Range is a combination of two intervals
#-oo < f(x) < 0# and #2 <= f(x) < +oo# Domain of this function is determined by the fact that denominator might be equal to zero and the function would be undefined in this case. So, we are talking about the following restriction on domain: #1-x^2 != 0# or #x^2 != 1# or #x != +-1# In other words, the domain is a union of three intervals: #-oo < x <-1#; #-1 < x < 1#; #1 < x < +oo# or, in another notation, #(-oo,-1)#, #(-1,1)#, #(1,+oo)# To determine the range, it's most useful to graph this function. The easiest way is to start by drawing a graph of a function #y=1-x^2#, invert it into #y=1/(1-x^2)# and multiply the latter by a factor 2 to get #y=2/(1-x^2)#. #y=1-x^2# graph{(1-x^2) [-5, 5, 10, 10, 5]} #y=1/(1-x^2)# graph{1/(1-x^2) [-10, 10, 5, 5, 10]} #y=2/(1-x^2)# graph{2/(1-x^2) [-10, 10, 5, 5, 10]} As you see, on the left and on the right graph is located below the X-axis and goes to negative infinity, while in the middle it has a minimum of #2# at #x=0# and from that goes to positive infinity. Because of this, the range is shown as two intervals: #-oo < f(x) < 0# and #2 <= f(x) < +oo# or, using a different symbol, #(-oo, 0)# and #[2,+oo)# Notice, that value #y=2# is included into the second interval.

Isaiah Anthony · Answer

undefined To find the domain and range of $ f(x) = \frac{2}{1 - x^2} $:

1. Domain: The function is defined for all real numbers except where the denominator becomes zero, which would result in division by zero. So, the domain is all real numbers except where $ 1 - x^2 = 0 $.
   
   $ 1 - x^2 = 0 $ when $ x^2 = 1 $.
   
   So, $ x = \pm 1 $.
   
   The domain of the function is all real numbers except $ x = \pm 1 $.
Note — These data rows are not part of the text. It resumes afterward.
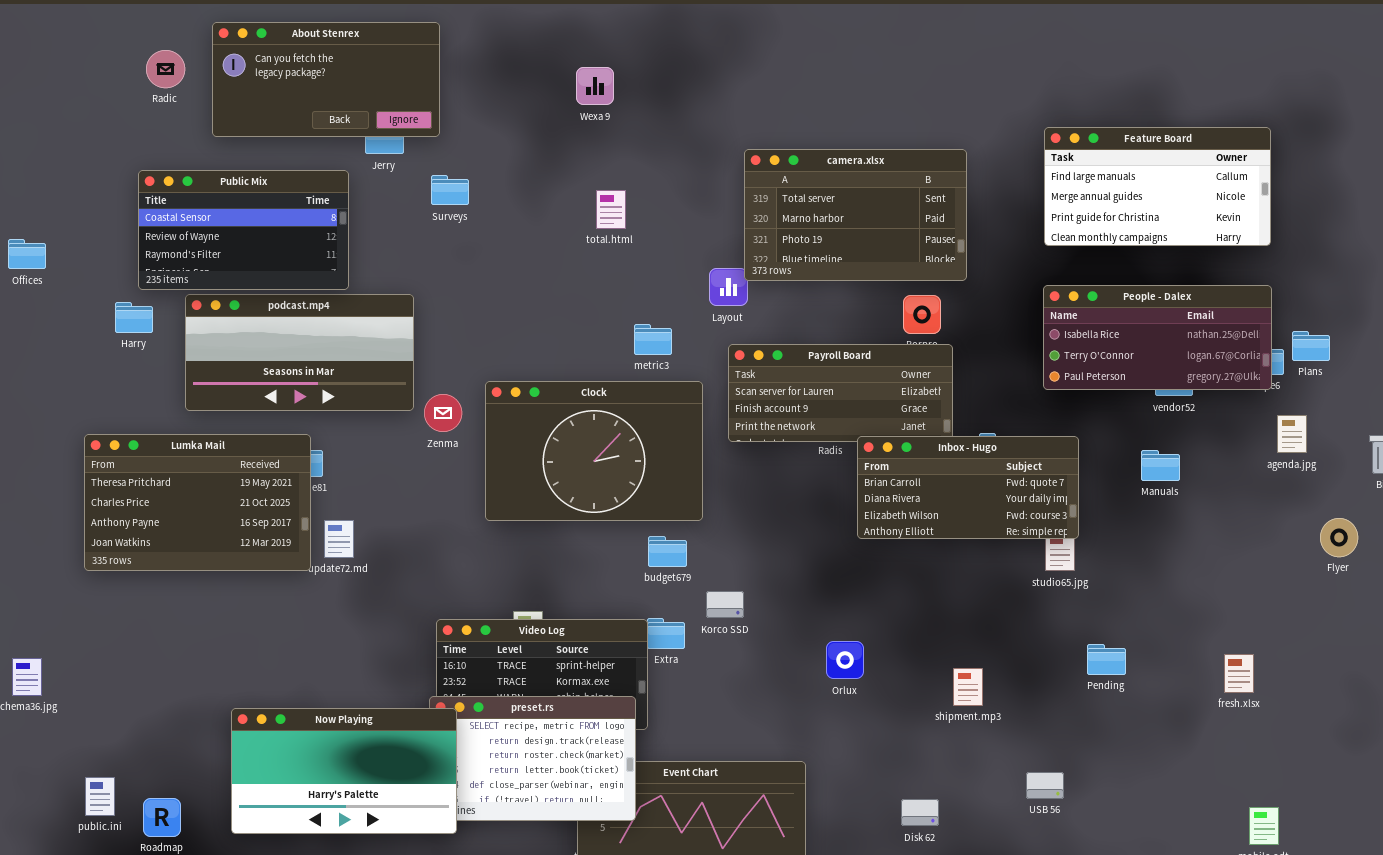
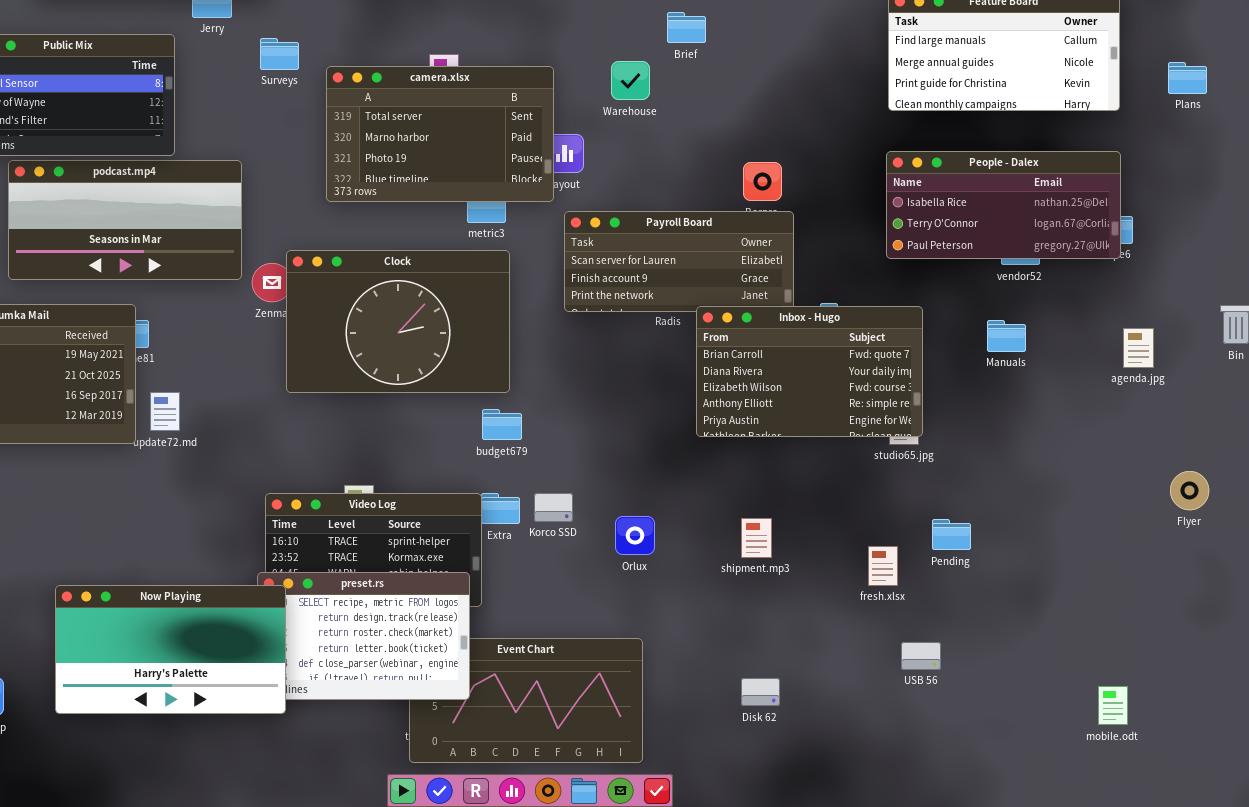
camera.xlsx: [744,149,967,281] -> [326,66,554,202], moved
Plans: [1292,331,1330,361] -> [1168,62,1207,94], moved
Clock: [485,381,703,521] -> [286,250,510,393], moved
agenda.jpg: [1277,415,1307,453] -> [1123,328,1154,368], moved
Inbox - Hugo: [857,436,1079,539] -> [696,306,923,437], resized
Flyer: [1320,518,1358,557] -> [1170,471,1209,510], moved
Korco SSD: [706,591,744,618] -> [534,493,573,522], moved
Orlux: [826,641,864,679] -> [615,516,655,555], moved
fresh.xlsx: [1224,654,1254,693] -> [868,546,898,586], moved
shipment.mp3: [953,668,983,706] -> [741,518,772,558], moved
USB 56: [1026,772,1064,799] -> [901,642,941,670], moved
2. Range: To find the range, consider the behavior of the function as $ x $ approaches positive and negative infinity. As $ x $ approaches positive or negative infinity, $ 1 - x^2 $ approaches positive infinity.

Therefore, as $ x $ approaches positive or negative infinity, $ f(x) = \frac{2}{1 - x^2} $ approaches zero.

The range of the function is all real numbers except zero.